_Selected text_:
* * * * * * *
Actions speak louder than words. We are more than what we do and say. I say this with love, we have to do more than listen to what we hear. Yes, actions speak louder than words. But there are always reasons for people’s actions, regardless for how neurotic these actions may seem to the outside world. “The fact that a man who smoked twenty cigarettes a day in year’s past but since has done everything in his power to avoid cigarettes, while he is going around advocating the fact that smoking is bad for you does not make him a hypocrite. The fact that he has taken part in the thing he is criticizing does not undermine the integrity of his argument. I understand how you’re feeling. Please remember my message. That trauma accumulates, shame accumulates and this sort of behavior has the potential to perpetuate. I hope this will make more sense to you after some time. Like I said, this was bound to come out. I am strong enough. There is a reason for all of this. Truth will come out.” My witness was and is in my testimony. It’s in what I have been through and how I responded. There is a greater message to the revelation of this secret than simply my life. I am a prophet because of what I have endured. There is insight in that. There’s more to my message than just my book. When you look at my character, please don’t see the reaction as my identity. “If I have to boast about anything, it would surely be that in face of everything that has significantly hurt me or, which had the potential to significantly hurt me over the course of my life, I have turned my cheek in love and humility. Here, I’m not speaking about small things. Here, I’m speaking about rape, violent assaults and blatant attacks on my integrity from people who were and remain very close to my heart.” This is about the truth about this.
As an update: After a number of months in MoD rehabilitative employment counseling, I’ve applied to about 60+ jobs. It feels good each time I apply. I haven’t gotten anything yet.
What others think about us, how we feel about ourselves, how much money we have in the bank, the clothes we wear, the sort of house, car we possess, what we put into our body and indeed, what we do to define ourselves, does not define us. The only thing that defines me, the place from where I derive my identity, broken though it is, is from the blood and sacrificed body of Christ. Christ is my identity.
I want to be clear that this message about occupational struggles is not a teaching for everybody. As a society, we need be compassionate. There were beggars in Jesus’ time as well. For the most part, they were not beggars by choice. I think it should have been obvious that this was not a sweeping statement but rather a statement on myself, who had been born into trauma and raised through trauma. Even still, I haven’t been idle. Who else can say that they have written six books? And I am looking for jobs now.
I know you are forgetting quickly. I will keep reminding.
* * * * * * *
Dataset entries
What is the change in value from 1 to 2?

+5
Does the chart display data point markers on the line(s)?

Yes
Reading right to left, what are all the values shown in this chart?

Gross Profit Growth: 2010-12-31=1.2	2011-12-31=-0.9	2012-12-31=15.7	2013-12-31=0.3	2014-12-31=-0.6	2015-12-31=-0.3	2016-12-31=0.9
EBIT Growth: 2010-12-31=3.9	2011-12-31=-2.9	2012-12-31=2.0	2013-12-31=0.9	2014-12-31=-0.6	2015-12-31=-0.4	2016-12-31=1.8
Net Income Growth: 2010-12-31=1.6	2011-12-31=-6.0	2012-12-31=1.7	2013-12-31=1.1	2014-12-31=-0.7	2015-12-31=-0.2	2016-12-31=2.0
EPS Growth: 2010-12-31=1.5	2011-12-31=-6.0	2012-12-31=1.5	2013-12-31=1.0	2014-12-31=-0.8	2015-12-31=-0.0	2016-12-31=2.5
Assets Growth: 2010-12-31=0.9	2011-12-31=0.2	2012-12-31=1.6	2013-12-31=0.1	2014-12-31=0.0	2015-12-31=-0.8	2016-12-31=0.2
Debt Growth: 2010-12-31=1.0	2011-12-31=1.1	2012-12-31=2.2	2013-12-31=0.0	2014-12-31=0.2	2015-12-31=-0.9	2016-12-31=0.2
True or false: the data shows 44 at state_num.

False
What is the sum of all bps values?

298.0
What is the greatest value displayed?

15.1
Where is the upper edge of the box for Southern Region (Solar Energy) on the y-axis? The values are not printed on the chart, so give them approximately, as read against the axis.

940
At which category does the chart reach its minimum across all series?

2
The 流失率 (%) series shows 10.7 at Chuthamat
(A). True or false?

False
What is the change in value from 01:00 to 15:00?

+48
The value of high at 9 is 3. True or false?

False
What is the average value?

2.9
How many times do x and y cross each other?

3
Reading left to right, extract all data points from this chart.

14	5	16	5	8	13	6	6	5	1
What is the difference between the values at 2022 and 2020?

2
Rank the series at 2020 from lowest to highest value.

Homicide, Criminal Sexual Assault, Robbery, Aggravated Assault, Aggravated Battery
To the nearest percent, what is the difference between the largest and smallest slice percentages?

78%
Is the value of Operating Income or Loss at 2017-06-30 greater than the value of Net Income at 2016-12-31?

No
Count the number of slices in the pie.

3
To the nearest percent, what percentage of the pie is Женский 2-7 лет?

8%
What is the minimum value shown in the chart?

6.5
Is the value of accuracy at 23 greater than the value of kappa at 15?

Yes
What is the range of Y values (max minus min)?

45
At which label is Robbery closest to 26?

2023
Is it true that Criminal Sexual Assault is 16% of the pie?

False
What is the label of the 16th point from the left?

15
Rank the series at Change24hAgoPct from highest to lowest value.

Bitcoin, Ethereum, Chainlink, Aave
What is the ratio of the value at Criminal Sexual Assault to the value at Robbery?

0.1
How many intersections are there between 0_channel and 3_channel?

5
* * * * * * *
_Assignment 1_: According to the post, how many books has the writer written?
_Assignment 2_: Give the post's passage from "What others think" to "is my identity." again, replacing "identity" with "sense of self".
_Assignment 3_: In the post, what serious harms does the writer name when saying they are not speaking about small things?
The dataset entries have nothing to do with what is asked here.

_Solution 1_: Six books.

_Solution 2_:
What others think about us, how we feel about ourselves, how much money we have in the bank, the clothes we wear, the sort of house, car we possess, what we put into our body and indeed, what we do to define ourselves, does not define us. The only thing that defines me, the place from where I derive my sense of self, broken though it is, is from the blood and sacrificed body of Christ. Christ is my sense of self.

_Solution 3_:
- Rape
- Violent assaults
- Blatant attacks on the writer's integrity from people who were and remain very close to the writer's heart